## Task
The lines to return are those below that contain the word "clear".

::::

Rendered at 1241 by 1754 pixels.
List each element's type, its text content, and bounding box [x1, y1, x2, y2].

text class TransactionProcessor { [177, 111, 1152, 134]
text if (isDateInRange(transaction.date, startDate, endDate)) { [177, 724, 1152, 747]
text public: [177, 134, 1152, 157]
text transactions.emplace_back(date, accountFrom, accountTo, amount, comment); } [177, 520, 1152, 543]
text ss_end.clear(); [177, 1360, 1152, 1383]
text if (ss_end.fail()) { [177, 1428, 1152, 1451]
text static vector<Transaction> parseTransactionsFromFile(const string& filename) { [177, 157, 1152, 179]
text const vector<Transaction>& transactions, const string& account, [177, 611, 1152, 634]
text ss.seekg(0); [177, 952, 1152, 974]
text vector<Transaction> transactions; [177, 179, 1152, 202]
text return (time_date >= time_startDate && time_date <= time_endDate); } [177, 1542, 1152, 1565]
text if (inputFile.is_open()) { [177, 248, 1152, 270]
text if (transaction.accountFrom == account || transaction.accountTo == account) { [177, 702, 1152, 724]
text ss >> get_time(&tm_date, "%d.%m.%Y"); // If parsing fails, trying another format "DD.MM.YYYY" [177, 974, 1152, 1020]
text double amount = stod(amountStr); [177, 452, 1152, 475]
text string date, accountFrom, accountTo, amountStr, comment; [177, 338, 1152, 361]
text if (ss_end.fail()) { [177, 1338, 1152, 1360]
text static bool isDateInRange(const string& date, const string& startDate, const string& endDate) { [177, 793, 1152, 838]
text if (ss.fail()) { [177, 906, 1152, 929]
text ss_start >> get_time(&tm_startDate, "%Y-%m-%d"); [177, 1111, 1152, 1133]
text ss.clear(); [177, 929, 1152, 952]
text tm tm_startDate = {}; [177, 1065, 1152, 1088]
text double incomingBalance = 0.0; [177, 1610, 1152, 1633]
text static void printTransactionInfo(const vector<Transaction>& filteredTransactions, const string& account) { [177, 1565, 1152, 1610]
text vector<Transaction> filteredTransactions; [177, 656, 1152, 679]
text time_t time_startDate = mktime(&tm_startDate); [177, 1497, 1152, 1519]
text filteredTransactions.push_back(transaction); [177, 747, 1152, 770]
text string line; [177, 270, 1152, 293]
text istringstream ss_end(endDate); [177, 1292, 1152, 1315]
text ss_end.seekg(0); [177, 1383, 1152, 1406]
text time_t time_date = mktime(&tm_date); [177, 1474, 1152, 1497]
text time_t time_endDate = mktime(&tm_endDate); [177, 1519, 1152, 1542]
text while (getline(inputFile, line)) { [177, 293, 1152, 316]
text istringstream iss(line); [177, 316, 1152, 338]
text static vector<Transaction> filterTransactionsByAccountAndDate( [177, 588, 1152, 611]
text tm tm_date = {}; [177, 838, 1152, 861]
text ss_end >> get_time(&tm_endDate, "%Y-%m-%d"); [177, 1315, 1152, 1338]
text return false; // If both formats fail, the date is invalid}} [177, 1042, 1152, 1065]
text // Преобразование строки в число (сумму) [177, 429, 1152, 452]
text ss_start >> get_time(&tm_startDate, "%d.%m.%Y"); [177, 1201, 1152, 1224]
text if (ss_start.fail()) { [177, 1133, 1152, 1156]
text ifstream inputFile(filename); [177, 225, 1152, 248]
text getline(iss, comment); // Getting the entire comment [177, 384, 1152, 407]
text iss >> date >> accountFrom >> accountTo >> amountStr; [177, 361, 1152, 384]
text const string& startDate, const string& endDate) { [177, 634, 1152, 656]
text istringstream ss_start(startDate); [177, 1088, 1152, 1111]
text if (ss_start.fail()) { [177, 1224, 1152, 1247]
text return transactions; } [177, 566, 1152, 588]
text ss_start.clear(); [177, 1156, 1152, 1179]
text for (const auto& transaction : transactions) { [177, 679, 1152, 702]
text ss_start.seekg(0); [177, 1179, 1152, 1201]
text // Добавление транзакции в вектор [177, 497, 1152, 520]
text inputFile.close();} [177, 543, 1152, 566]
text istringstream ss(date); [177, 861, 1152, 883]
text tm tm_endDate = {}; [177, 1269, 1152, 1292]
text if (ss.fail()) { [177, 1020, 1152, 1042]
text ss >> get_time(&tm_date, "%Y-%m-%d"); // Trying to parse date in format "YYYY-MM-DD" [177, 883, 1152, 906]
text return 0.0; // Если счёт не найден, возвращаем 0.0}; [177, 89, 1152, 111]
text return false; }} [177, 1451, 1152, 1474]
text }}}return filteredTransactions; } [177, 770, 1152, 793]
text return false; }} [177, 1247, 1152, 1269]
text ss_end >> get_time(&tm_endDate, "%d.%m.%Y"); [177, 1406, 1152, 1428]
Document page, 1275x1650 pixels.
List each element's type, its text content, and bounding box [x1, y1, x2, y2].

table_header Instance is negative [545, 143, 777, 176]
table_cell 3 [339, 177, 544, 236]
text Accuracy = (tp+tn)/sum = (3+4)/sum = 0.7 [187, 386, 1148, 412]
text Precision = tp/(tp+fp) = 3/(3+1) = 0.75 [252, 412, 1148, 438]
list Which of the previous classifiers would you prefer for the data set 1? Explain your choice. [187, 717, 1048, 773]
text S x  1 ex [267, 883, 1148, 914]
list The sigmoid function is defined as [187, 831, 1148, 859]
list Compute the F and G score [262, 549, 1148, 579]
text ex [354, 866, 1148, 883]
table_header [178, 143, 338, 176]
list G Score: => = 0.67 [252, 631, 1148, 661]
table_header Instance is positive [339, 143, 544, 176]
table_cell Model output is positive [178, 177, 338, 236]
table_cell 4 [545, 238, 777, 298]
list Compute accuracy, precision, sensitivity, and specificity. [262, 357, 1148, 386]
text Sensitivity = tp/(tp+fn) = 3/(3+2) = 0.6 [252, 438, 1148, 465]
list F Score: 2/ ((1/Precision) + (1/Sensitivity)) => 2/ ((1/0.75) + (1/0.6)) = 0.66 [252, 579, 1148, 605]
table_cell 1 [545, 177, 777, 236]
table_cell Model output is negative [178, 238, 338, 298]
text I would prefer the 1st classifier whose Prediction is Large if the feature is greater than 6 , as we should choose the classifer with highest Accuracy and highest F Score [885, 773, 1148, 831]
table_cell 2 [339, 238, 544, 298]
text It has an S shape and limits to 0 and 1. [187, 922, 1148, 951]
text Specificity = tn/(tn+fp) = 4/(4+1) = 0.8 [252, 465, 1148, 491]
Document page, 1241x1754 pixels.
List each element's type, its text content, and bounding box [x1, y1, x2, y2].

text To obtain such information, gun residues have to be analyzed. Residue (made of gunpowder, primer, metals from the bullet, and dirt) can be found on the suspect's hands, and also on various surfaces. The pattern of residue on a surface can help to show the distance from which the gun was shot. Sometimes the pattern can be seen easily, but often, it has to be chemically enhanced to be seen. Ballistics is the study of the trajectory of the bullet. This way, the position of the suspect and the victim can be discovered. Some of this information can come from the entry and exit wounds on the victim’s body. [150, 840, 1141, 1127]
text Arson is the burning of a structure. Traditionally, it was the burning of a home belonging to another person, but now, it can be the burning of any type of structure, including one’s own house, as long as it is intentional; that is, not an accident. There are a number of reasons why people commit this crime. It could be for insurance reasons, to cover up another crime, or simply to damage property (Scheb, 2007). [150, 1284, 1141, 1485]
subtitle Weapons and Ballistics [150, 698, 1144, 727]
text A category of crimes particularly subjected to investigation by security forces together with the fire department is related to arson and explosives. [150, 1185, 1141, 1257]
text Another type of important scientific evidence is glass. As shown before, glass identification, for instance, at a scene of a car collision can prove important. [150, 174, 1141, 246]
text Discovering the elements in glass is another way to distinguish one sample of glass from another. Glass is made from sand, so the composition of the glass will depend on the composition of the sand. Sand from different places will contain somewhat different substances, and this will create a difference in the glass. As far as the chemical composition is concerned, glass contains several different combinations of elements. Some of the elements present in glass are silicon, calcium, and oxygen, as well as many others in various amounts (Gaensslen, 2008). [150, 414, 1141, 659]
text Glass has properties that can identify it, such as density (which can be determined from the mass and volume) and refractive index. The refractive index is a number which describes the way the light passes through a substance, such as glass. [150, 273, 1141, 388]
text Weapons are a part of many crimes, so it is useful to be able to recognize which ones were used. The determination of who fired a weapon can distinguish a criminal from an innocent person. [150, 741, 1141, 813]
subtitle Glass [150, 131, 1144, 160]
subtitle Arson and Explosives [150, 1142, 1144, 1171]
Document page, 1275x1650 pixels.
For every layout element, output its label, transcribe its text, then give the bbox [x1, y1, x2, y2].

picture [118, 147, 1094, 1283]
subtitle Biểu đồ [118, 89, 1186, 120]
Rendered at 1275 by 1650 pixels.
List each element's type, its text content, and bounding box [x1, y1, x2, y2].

::::

## Result
text ss_end.clear(); [177, 1360, 1152, 1383]
text ss.clear(); [177, 929, 1152, 952]
text ss_start.clear(); [177, 1156, 1152, 1179]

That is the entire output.